WHAT NEEDS TO BE DONE:
Could you restate word for word every line from the one containing "right hip: (374, 208)" to the end of the records, and nothing else?

Keypoint coordinate data
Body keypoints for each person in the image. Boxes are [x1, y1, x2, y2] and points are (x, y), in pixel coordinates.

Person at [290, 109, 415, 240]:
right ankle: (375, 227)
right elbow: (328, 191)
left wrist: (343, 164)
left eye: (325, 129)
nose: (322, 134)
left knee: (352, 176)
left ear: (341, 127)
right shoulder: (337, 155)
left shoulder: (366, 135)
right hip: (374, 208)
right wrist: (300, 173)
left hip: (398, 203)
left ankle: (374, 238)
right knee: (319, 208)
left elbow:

EXERCISE SOLUTION:
right hip: (374, 208)
right wrist: (300, 173)
left hip: (398, 203)
left ankle: (374, 238)
right knee: (319, 208)
left elbow:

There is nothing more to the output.